[The records]

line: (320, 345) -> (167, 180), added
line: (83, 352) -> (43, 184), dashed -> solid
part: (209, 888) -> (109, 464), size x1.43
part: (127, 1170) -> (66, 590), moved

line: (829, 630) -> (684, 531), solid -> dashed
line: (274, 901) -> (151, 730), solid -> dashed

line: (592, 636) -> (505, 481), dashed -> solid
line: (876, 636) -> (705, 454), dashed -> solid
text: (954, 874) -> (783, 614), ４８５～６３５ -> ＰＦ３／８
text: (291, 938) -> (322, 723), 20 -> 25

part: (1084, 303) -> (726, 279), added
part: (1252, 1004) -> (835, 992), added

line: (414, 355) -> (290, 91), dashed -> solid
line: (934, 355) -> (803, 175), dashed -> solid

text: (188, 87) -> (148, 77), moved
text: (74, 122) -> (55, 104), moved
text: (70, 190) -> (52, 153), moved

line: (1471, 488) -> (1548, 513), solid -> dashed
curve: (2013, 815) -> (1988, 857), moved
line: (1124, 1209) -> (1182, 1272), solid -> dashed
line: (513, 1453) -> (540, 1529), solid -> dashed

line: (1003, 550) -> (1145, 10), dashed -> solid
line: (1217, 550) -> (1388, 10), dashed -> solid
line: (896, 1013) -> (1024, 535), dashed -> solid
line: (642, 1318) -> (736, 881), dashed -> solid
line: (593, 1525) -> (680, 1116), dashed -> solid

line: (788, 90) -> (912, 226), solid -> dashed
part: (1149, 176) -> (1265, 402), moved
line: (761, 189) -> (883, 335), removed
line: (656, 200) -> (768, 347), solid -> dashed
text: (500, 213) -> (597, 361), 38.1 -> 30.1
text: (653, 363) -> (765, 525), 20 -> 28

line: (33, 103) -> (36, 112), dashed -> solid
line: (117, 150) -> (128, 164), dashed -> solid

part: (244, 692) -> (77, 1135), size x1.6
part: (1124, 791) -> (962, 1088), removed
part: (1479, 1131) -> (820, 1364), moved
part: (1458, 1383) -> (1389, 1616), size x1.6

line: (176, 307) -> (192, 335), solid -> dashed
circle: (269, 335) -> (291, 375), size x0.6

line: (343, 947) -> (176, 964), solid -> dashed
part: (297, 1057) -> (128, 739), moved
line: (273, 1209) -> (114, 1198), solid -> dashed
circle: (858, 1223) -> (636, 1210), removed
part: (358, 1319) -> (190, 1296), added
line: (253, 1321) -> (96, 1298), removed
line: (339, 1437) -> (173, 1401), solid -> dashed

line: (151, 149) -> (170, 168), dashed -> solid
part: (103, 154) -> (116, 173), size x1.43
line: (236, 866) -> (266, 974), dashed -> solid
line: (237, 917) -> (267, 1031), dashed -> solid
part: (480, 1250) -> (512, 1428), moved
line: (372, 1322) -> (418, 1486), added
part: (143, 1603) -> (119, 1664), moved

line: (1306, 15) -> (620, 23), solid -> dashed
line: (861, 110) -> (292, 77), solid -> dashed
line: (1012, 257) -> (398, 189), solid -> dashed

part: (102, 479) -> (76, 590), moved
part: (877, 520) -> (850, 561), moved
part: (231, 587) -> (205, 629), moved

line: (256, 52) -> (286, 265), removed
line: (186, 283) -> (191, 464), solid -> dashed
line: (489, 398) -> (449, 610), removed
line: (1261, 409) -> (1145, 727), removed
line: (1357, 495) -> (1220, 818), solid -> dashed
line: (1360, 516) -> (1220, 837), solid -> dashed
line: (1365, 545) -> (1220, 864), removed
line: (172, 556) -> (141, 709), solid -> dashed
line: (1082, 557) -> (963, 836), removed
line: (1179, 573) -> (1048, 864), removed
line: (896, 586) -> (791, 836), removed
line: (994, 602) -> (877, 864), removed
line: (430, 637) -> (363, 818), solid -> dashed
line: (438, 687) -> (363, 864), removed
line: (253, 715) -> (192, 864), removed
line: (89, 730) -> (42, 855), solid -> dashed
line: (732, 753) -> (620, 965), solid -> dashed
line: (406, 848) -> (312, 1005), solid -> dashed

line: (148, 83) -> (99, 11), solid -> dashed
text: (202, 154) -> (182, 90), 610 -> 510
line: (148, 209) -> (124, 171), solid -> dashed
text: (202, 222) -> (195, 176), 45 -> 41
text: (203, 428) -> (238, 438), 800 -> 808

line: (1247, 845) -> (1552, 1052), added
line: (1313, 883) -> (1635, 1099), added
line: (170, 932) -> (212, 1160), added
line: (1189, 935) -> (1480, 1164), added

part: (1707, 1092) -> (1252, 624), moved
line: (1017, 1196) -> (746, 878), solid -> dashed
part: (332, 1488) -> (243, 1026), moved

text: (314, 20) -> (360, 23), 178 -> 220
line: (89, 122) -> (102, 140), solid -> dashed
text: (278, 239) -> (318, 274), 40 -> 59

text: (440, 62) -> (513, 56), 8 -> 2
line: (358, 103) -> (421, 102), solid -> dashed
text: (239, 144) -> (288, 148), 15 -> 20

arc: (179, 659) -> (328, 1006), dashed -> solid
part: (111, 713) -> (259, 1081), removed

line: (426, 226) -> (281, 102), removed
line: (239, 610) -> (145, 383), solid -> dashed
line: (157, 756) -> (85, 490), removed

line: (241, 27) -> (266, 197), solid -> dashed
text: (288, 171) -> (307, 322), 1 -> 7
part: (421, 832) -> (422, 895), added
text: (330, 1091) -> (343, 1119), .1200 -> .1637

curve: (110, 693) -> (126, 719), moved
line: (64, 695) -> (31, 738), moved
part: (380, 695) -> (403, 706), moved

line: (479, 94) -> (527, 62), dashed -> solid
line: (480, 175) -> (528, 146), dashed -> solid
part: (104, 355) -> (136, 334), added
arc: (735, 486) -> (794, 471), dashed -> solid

[/The records]

What you have to do: Work through the records above. Copy every line with the string "curve".

Output for this task:
curve: (2013, 815) -> (1988, 857), moved
curve: (110, 693) -> (126, 719), moved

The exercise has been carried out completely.